» **Page text**:

==================================================

Closed form solutions to integrals of the following type?

[eyesontheball1]

For any integral where the integrand is of the form f(θ)^z, with z a complex number, and f(θ) = sin(θ), cos(θ), tan(θ), ... etc., θ being either real or complex. Is it possible to explicitly solve for an antiderivative? I'm not aware of any such way I could use residues/series representations here, and I've tried all kinds of substitutions for integrals of this type; in particular, of [sin(θ)]^z, z being a complex constant. Thank you in advance!


David

 

[mathman]

No, even if z is real (not rational).

 

[JJacquelin]

For any integral where the integrand is of the form f(θ)^z, with z a complex number, and f(θ) = sin(θ), cos(θ), tan(θ), ... etc., θ being either real or complex. Is it possible to explicitly solve for an antiderivative? I'm not aware of any such way I could use residues/series representations here, and I've tried all kinds of substitutions for integrals of this type; in particular, of [sin(θ)]^z, z being a complex constant. Thank you in advance!


David

Hi!

most of them can be expressed in terms of hypergeometric functions.

 

[eyesontheball1]

Would you mind showing exactly how such an integral can be expressed via a hypergeometric function? Thanks in advance!

 

[JJacquelin]

For example :
http://www.wolframalpha.com/input/?i=integrate+(sin(t)^(a+i*b))*dt
http://www.wolframalpha.com/input/?i=integrate+(cos(t)^(a+i*b))*dt
http://www.wolframalpha.com/input/?i=integrate+(tan(t)^(a+i*b))*dt

 

[eyesontheball1]

Great, thank you JJacquelin!

==================================================

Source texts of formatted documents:
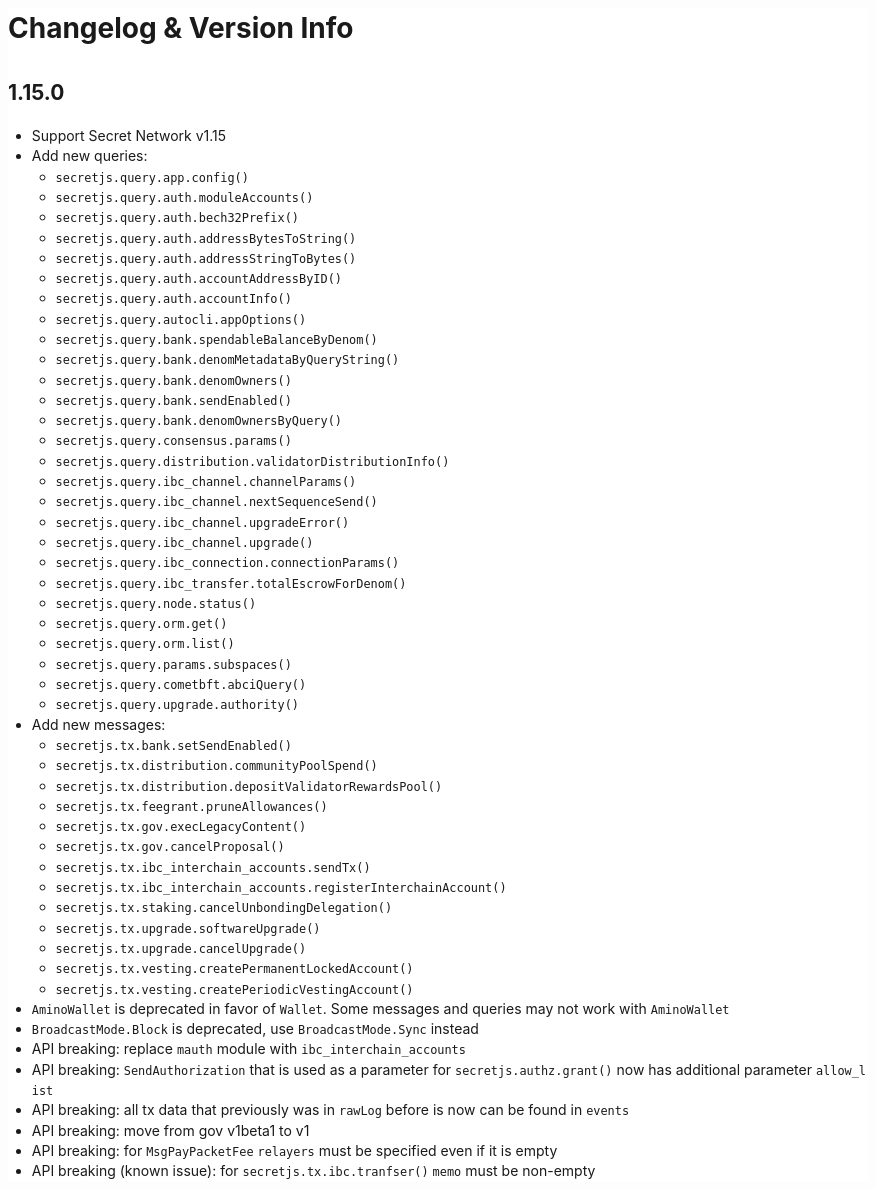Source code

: # Changelog & Version Info

## 1.15.0

- Support Secret Network v1.15
- Add new queries:
  - `secretjs.query.app.config()`
  - `secretjs.query.auth.moduleAccounts()`
  - `secretjs.query.auth.bech32Prefix()`
  - `secretjs.query.auth.addressBytesToString()`
  - `secretjs.query.auth.addressStringToBytes()`
  - `secretjs.query.auth.accountAddressByID()`
  - `secretjs.query.auth.accountInfo()`
  - `secretjs.query.autocli.appOptions()`
  - `secretjs.query.bank.spendableBalanceByDenom()`
  - `secretjs.query.bank.denomMetadataByQueryString()`
  - `secretjs.query.bank.denomOwners()`
  - `secretjs.query.bank.sendEnabled()`
  - `secretjs.query.bank.denomOwnersByQuery()`
  - `secretjs.query.consensus.params()`
  - `secretjs.query.distribution.validatorDistributionInfo()`
  - `secretjs.query.ibc_channel.channelParams()`
  - `secretjs.query.ibc_channel.nextSequenceSend()`
  - `secretjs.query.ibc_channel.upgradeError()`
  - `secretjs.query.ibc_channel.upgrade()`
  - `secretjs.query.ibc_connection.connectionParams()`
  - `secretjs.query.ibc_transfer.totalEscrowForDenom()`
  - `secretjs.query.node.status()`
  - `secretjs.query.orm.get()`
  - `secretjs.query.orm.list()`
  - `secretjs.query.params.subspaces()`
  - `secretjs.query.cometbft.abciQuery()`
  - `secretjs.query.upgrade.authority()`
- Add new messages:
  - `secretjs.tx.bank.setSendEnabled()`
  - `secretjs.tx.distribution.communityPoolSpend()`
  - `secretjs.tx.distribution.depositValidatorRewardsPool()`
  - `secretjs.tx.feegrant.pruneAllowances()`
  - `secretjs.tx.gov.execLegacyContent()`
  - `secretjs.tx.gov.cancelProposal()`
  - `secretjs.tx.ibc_interchain_accounts.sendTx()`
  - `secretjs.tx.ibc_interchain_accounts.registerInterchainAccount()`
  - `secretjs.tx.staking.cancelUnbondingDelegation()`
  - `secretjs.tx.upgrade.softwareUpgrade()`
  - `secretjs.tx.upgrade.cancelUpgrade()`
  - `secretjs.tx.vesting.createPermanentLockedAccount()`
  - `secretjs.tx.vesting.createPeriodicVestingAccount()`
- `AminoWallet` is deprecated in favor of `Wallet`. Some messages and queries may not work with `AminoWallet`
- `BroadcastMode.Block` is deprecated, use `BroadcastMode.Sync` instead
- API breaking: replace `mauth` module with `ibc_interchain_accounts`
- API breaking: `SendAuthorization` that is used as a parameter for `secretjs.authz.grant()` now has additional parameter `allow_list`
- API breaking: all tx data that previously was in `rawLog` before is now can be found in `events`
- API breaking: move from gov v1beta1 to v1
- API breaking: for `MsgPayPacketFee` `relayers` must be specified even if it is empty
- API breaking (known issue): for `secretjs.tx.ibc.tranfser()` `memo` must be non-empty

==================================================

» **What the task requires**: In the forum thread on closed-form integrals, which functions of t appear raised to the power a+i*b in the Wolfram Alpha links that JJacquelin posts? These records have no connection to the forum thread on closed-form integrals.

» **Solved exercise**: sin(t), cos(t), tan(t)